Durante a estada em Paris, no dia 11, participou de uma recepção comemorando a publicação do diálogo Escolha a Vida com o falecido historiador Arnold J. Toynbee, em língua francesa.

No dia seguinte, 12 de junho, dialogou com René Huyghe, artista e escritor, membro da Academia Francesa. Conversaram e trocaram opiniões sobre o diálogo entre os dois A Noite Clama pela Alvorada, publicado no ano anterior em língua francesa, como também sobre Victor Hugo.

E no dia 15, visitou o presidente do Senado francês, Alain Poher, com quem manteve o primeiro encontro na residência oficial dele. Antes do encontro, por cortesia do presidente, conheceu as dependências do Senado. Era o histórico Palácio de Luxemburgo, onde havia também a sala de Victor Hugo, que chegou a atuar como senador. Ali, o que chamava atenção era uma gravura de Victor Hugo na parede. Estava estampado o rosto dele com barba, demonstrando sua firmeza de caráter.

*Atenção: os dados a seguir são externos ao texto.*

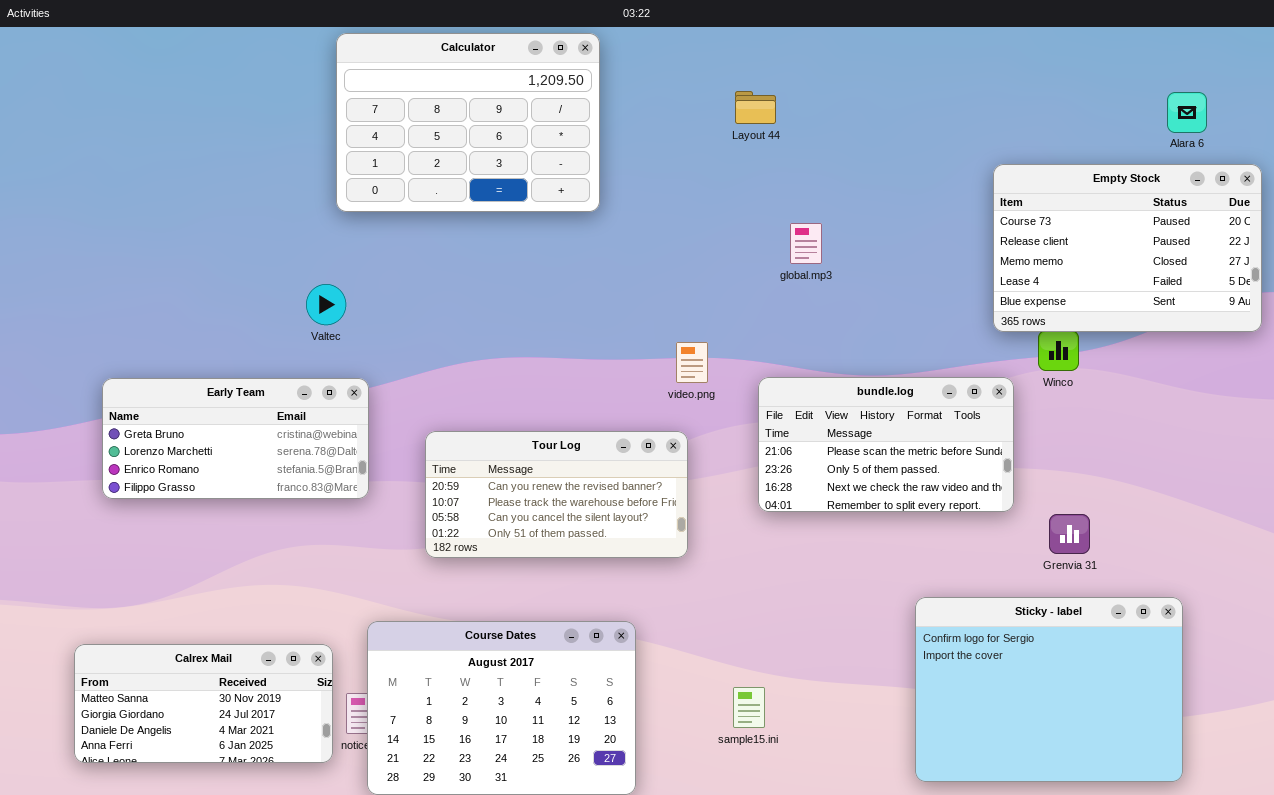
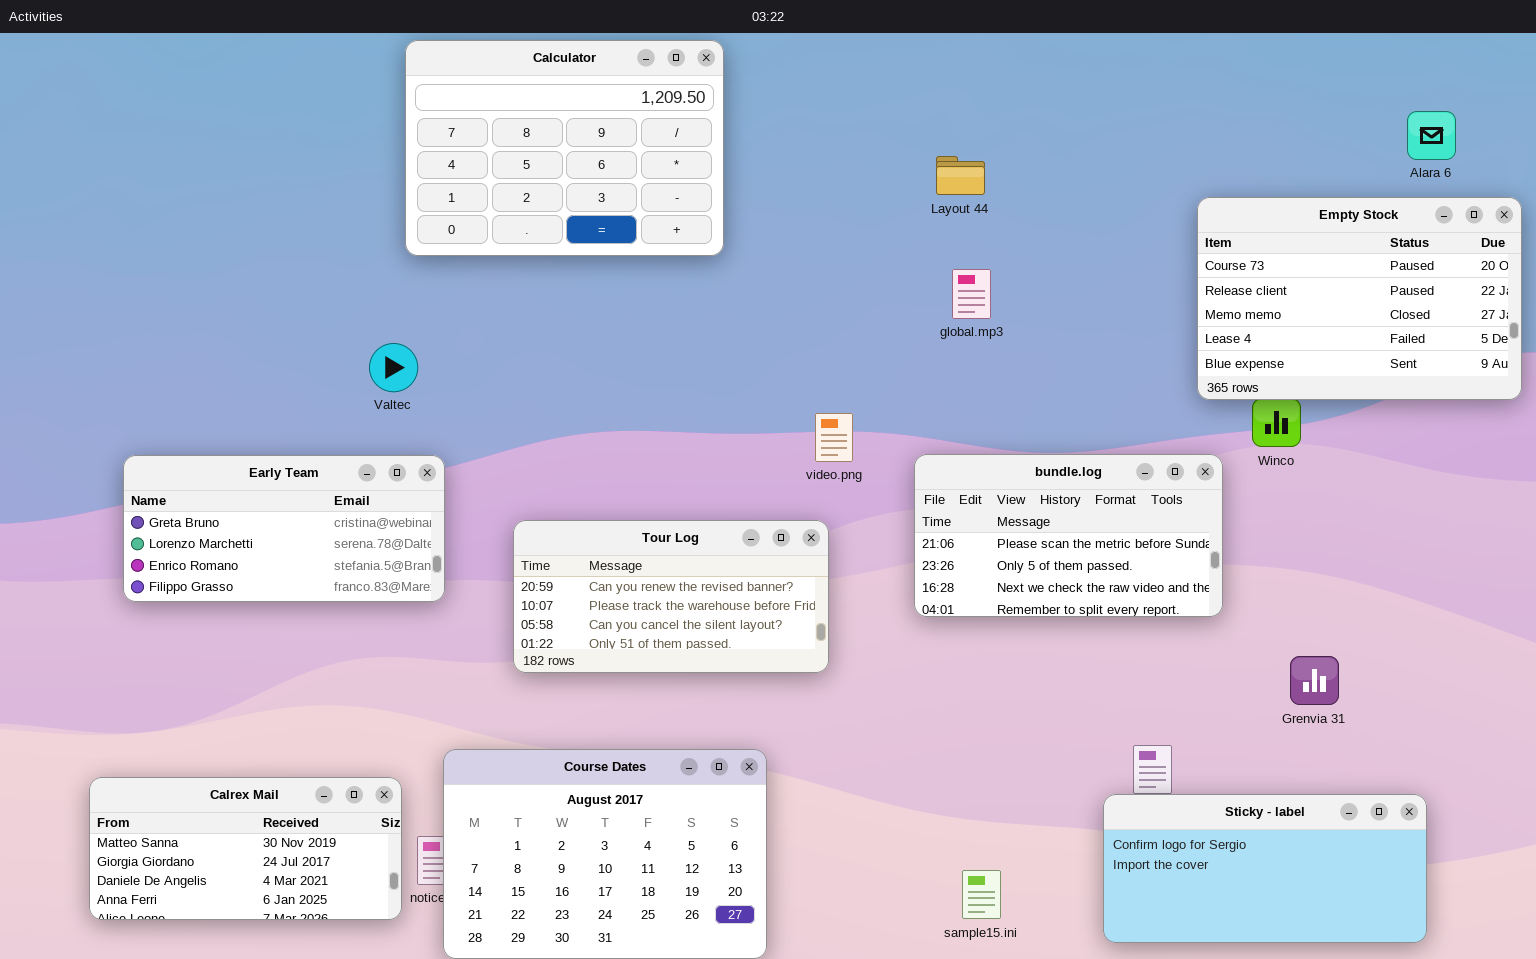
Layout 44: [735,91,776,124] -> [936,156,985,195], moved
Grenvia 31: [1049,514,1090,554] -> [1290,656,1339,705], moved
Sticky - label: [915,597,1183,782] -> [1103,794,1427,943], resized
sample15.ini: [733,687,765,728] -> [962,870,1001,919], moved

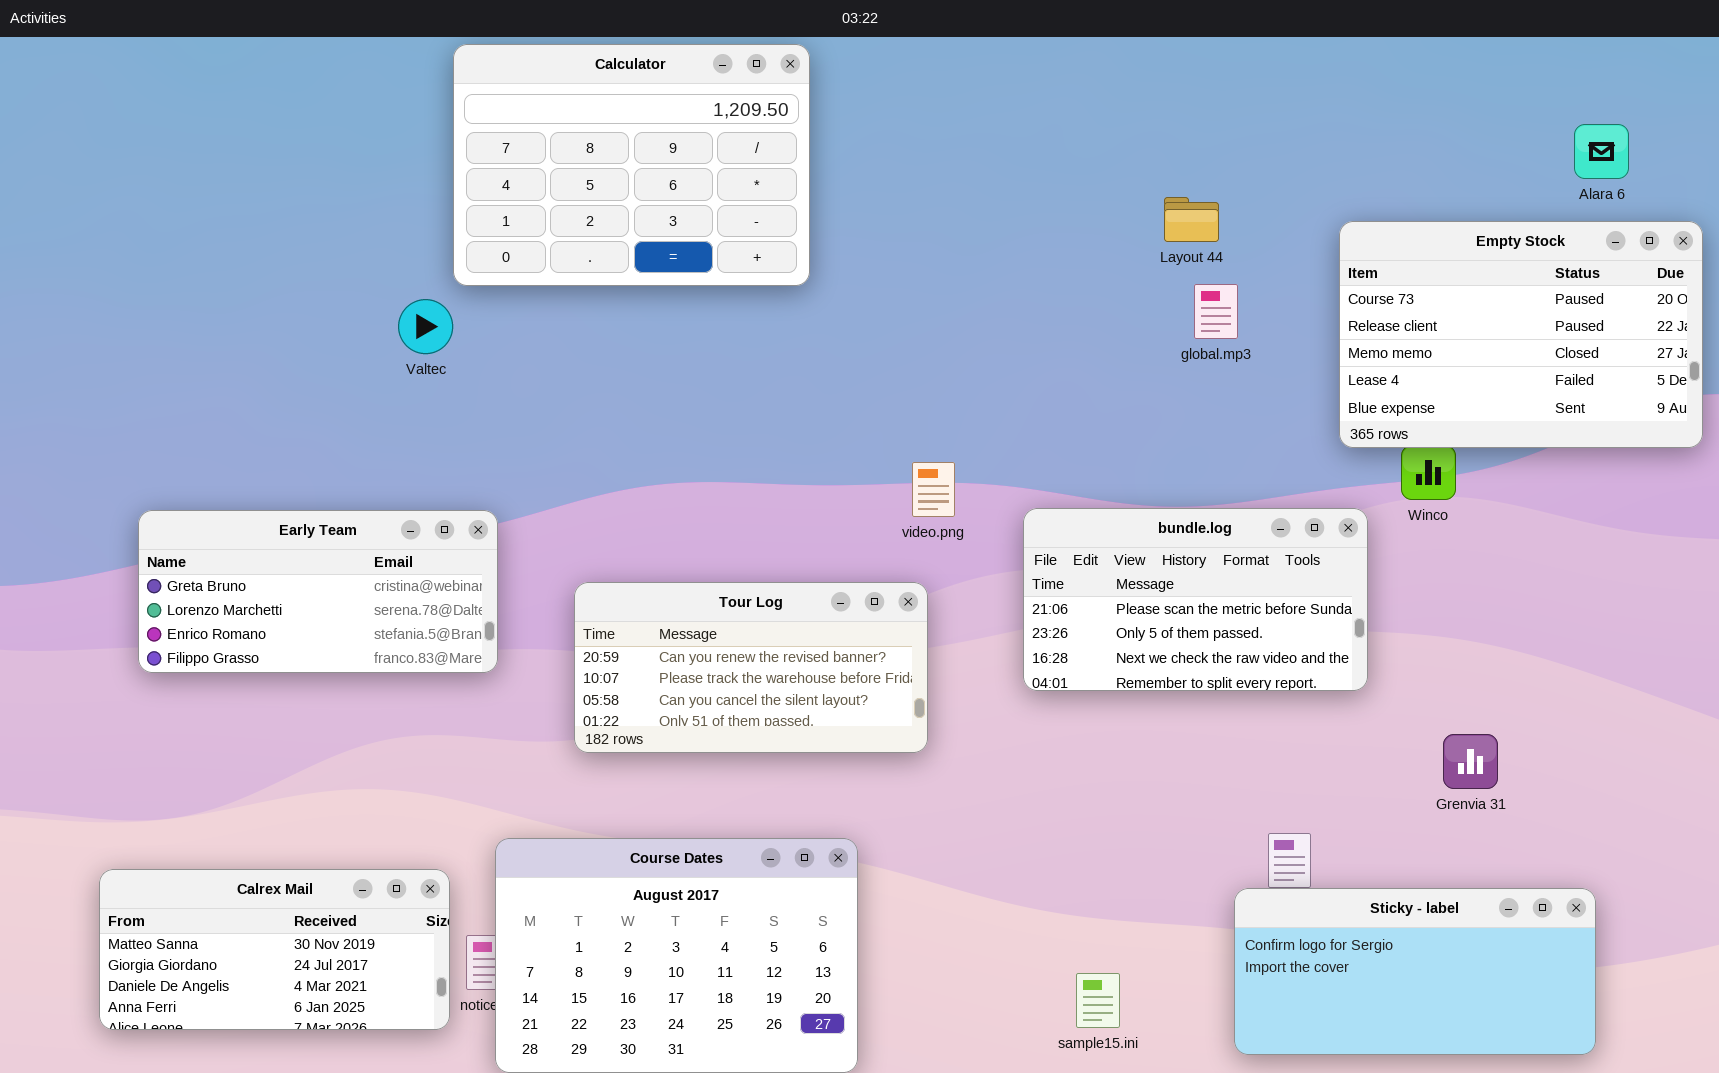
Layout 44: [936,156,985,195] -> [1164,197,1219,242], moved
global.mp3: [952,269,991,319] -> [1194,284,1238,339], moved
Valtec: [369,343,418,392] -> [398,299,453,354], moved

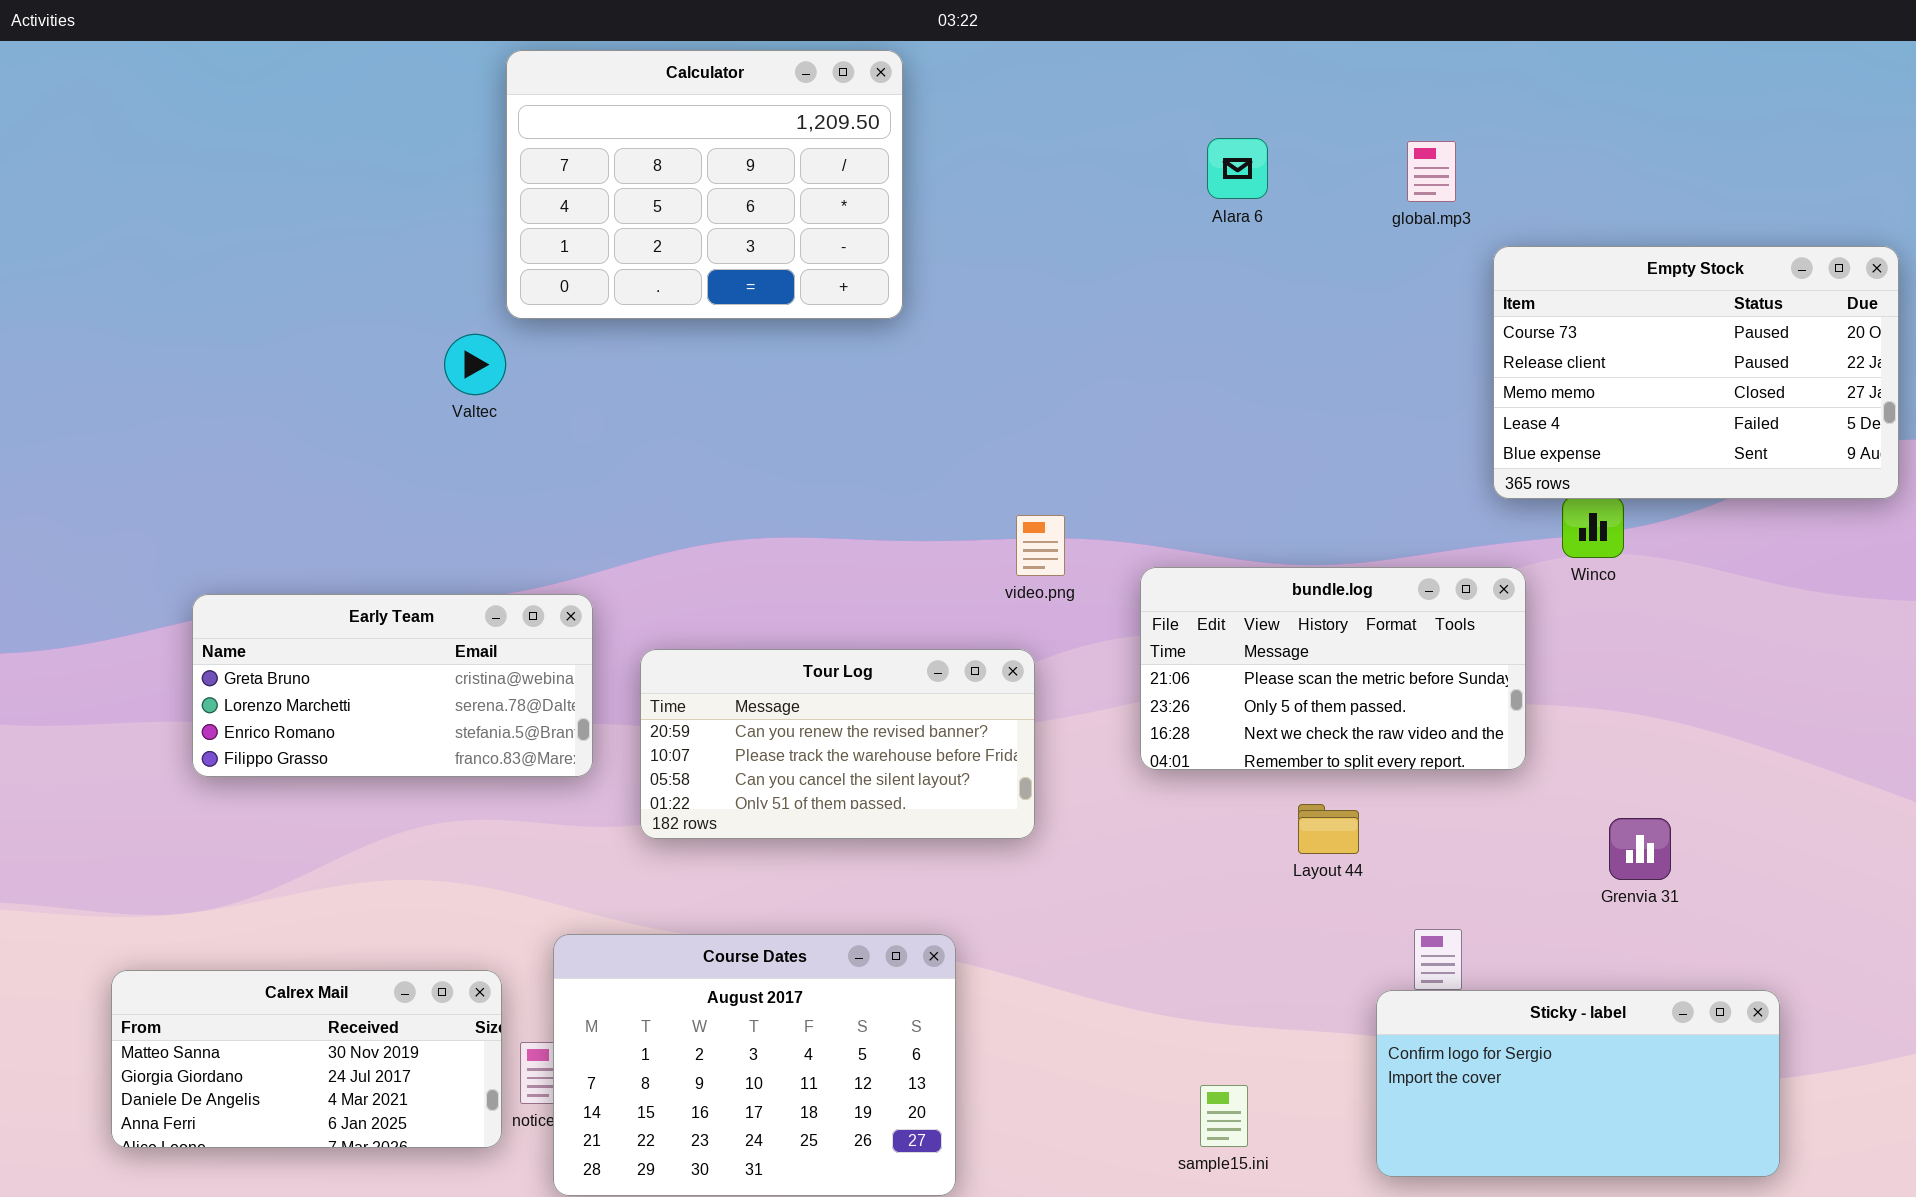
Alara 6: [1574,124,1629,179] -> [1207,138,1268,199], moved
Layout 44: [1164,197,1219,242] -> [1298,804,1359,854], moved
global.mp3: [1194,284,1238,339] -> [1407,141,1456,202], moved
Early Team: [138,510,498,673] -> [192,594,593,777], moved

Na majestosa sala principal, havia o lugar que foi ocupado por Victor Hugo. Uma placa comemorativa afixada ali e também uma placa dourada gravada com o rosto dele colocada em sua mesa louvavam a indestrutível contribuição prestada por ele.

Shin’ichi foi conduzido até esse lugar. Parecia ressoar seu apaixonado discurso pela eliminação da pobreza, pela reforma da educação e contra a pena de morte.

Abençoado por sua rara habilidade em literatura, Victor Hugo foi agraciado com a Ordem Nacional da Legião de Honra, a mais elevada honraria da França, aos 23 anos. Ele ingressou no mundo da política em 1845, aos 43 anos. Não conseguia fechar os olhos à realidade, por exemplo, da extrema miséria das pessoas. Era uma pessoa da literatura e, ao mesmo tempo, de ação. Sem dúvida, um grande ser humano.

O personagem do presidente Ikeda no romance é Shin’ichi Yamamoto, e seu pseudônimo, como autor, é Ho Goku.

Ilustrações: Kenichiro Uchida

Notas:

  1. The Writings of Nichiren Daishonin[Os Escritos de Nichiren Daishonin], v. II. Tóquio: Soka Gakkai: 2006, p. 843.
    MONTAIGNE. Renomadas Obras do Mundo. v. 19. Tradução: Shotaro Araki. Editora Chuo Koron Sha.